Please quote word for word every line of the data, starting with the very first line and going on through the line with "Kazımiye Köyü, Mezarlık Yolu Cd. No:18, 77100", with both of those lines included.

Source material Block Start

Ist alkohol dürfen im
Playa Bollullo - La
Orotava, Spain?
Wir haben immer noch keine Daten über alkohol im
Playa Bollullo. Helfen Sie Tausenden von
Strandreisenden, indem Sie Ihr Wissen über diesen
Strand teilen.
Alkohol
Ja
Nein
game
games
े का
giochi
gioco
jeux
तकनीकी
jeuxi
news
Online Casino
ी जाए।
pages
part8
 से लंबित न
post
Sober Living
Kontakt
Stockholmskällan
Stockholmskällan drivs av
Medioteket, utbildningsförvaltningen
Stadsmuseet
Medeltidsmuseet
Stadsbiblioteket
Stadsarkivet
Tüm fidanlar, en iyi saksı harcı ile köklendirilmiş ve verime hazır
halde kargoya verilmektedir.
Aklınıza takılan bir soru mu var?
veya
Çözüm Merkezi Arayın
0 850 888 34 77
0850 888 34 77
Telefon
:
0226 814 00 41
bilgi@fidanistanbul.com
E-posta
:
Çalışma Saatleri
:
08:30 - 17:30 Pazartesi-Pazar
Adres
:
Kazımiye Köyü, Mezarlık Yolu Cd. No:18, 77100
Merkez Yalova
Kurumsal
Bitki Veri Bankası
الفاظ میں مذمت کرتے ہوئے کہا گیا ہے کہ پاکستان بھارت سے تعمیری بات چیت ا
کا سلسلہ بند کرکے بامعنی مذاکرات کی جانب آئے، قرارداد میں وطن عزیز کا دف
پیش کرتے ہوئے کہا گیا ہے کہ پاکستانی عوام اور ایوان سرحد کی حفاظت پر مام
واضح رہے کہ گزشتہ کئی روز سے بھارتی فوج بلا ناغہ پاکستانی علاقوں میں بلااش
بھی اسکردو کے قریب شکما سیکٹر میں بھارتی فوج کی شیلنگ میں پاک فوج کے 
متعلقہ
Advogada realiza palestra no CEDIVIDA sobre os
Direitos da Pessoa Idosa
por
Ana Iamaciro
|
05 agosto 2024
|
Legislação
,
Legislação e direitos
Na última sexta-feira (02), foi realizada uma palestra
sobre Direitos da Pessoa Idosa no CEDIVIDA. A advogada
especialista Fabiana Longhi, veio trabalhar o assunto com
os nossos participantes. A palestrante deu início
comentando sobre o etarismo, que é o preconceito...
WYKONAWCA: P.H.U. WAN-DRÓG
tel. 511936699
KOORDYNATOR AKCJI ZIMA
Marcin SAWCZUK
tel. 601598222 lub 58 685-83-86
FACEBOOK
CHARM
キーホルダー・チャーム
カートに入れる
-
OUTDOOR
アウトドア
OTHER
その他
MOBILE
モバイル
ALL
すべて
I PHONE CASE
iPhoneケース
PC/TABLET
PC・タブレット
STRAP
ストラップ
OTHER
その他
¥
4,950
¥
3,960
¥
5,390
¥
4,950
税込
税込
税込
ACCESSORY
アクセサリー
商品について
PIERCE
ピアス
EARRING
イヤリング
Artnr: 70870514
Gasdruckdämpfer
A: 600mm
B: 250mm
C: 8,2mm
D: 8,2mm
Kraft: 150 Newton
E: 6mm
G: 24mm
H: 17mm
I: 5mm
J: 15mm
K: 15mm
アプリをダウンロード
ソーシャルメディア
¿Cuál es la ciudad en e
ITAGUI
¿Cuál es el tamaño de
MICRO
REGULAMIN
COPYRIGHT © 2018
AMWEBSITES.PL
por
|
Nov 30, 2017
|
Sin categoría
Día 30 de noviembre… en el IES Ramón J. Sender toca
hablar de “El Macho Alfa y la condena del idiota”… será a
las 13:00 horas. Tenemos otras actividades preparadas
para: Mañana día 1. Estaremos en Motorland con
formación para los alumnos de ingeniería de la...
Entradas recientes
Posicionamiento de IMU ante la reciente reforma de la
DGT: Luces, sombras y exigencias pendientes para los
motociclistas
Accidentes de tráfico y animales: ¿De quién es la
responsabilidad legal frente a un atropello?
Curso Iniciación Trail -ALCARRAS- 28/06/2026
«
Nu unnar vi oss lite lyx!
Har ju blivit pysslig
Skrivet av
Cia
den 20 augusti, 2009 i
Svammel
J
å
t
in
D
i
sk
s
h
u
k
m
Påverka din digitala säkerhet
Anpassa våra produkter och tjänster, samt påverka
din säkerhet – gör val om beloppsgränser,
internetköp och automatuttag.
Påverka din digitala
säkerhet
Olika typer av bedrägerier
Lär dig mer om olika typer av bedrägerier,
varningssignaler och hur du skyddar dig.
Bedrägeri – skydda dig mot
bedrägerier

Source material Block End

Answer section
Ist alkohol dürfen im
Playa Bollullo - La
Orotava, Spain?
Wir haben immer noch keine Daten über alkohol im
Playa Bollullo. Helfen Sie Tausenden von
Strandreisenden, indem Sie Ihr Wissen über diesen
Strand teilen.
Alkohol
Ja
Nein
game
games
े का
giochi
gioco
jeux
तकनीकी
jeuxi
news
Online Casino
ी जाए।
pages
part8
 से लंबित न
post
Sober Living
Kontakt
Stockholmskällan
Stockholmskällan drivs av
Medioteket, utbildningsförvaltningen
Stadsmuseet
Medeltidsmuseet
Stadsbiblioteket
Stadsarkivet
Tüm fidanlar, en iyi saksı harcı ile köklendirilmiş ve verime hazır
halde kargoya verilmektedir.
Aklınıza takılan bir soru mu var?
veya
Çözüm Merkezi Arayın
0 850 888 34 77
0850 888 34 77
Telefon
:
0226 814 00 41
bilgi@fidanistanbul.com
E-posta
:
Çalışma Saatleri
:
08:30 - 17:30 Pazartesi-Pazar
Adres
:
Kazımiye Köyü, Mezarlık Yolu Cd. No:18, 77100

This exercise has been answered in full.